** Start of TASK MATERIAL **
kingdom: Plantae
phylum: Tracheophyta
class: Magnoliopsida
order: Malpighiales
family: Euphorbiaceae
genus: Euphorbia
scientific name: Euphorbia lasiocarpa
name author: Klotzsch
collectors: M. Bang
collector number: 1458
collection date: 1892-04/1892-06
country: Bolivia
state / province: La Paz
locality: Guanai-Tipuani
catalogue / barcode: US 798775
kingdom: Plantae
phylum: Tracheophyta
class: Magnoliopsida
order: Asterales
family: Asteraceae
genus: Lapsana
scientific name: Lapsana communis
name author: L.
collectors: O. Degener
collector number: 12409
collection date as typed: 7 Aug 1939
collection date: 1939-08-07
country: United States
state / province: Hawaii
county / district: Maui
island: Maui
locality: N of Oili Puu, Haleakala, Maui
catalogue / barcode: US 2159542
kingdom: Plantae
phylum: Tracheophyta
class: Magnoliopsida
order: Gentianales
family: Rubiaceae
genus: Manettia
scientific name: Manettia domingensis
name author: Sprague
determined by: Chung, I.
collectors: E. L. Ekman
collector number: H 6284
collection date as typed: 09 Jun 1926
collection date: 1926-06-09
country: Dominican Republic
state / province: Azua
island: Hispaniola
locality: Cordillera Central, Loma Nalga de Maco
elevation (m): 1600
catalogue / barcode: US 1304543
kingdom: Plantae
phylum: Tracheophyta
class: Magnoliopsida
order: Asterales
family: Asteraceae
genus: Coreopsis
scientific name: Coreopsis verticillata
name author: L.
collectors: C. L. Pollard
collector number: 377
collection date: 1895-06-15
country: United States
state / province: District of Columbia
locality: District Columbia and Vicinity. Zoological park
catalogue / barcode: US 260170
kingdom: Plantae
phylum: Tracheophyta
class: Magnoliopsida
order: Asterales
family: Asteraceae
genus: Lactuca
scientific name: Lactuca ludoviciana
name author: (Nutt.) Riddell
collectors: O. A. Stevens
** End of TASK MATERIAL **
• WHAT IS ASKED:
Reproduce verbatim the entries starting at the line containing "genus: Euphorbia" and continuing through the last line of the block, including both ends.

• FINAL ANSWER:
genus: Euphorbia
scientific name: Euphorbia lasiocarpa
name author: Klotzsch
collectors: M. Bang
collector number: 1458
collection date: 1892-04/1892-06
country: Bolivia
state / province: La Paz
locality: Guanai-Tipuani
catalogue / barcode: US 798775
kingdom: Plantae
phylum: Tracheophyta
class: Magnoliopsida
order: Asterales
family: Asteraceae
genus: Lapsana
scientific name: Lapsana communis
name author: L.
collectors: O. Degener
collector number: 12409
collection date as typed: 7 Aug 1939
collection date: 1939-08-07
country: United States
state / province: Hawaii
county / district: Maui
island: Maui
locality: N of Oili Puu, Haleakala, Maui
catalogue / barcode: US 2159542
kingdom: Plantae
phylum: Tracheophyta
class: Magnoliopsida
order: Gentianales
family: Rubiaceae
genus: Manettia
scientific name: Manettia domingensis
name author: Sprague
determined by: Chung, I.
collectors: E. L. Ekman
collector number: H 6284
collection date as typed: 09 Jun 1926
collection date: 1926-06-09
country: Dominican Republic
state / province: Azua
island: Hispaniola
locality: Cordillera Central, Loma Nalga de Maco
elevation (m): 1600
catalogue / barcode: US 1304543
kingdom: Plantae
phylum: Tracheophyta
class: Magnoliopsida
order: Asterales
family: Asteraceae
genus: Coreopsis
scientific name: Coreopsis verticillata
name author: L.
collectors: C. L. Pollard
collector number: 377
collection date: 1895-06-15
country: United States
state / province: District of Columbia
locality: District Columbia and Vicinity. Zoological park
catalogue / barcode: US 260170
kingdom: Plantae
phylum: Tracheophyta
class: Magnoliopsida
order: Asterales
family: Asteraceae
genus: Lactuca
scientific name: Lactuca ludoviciana
name author: (Nutt.) Riddell
collectors: O. A. Stevens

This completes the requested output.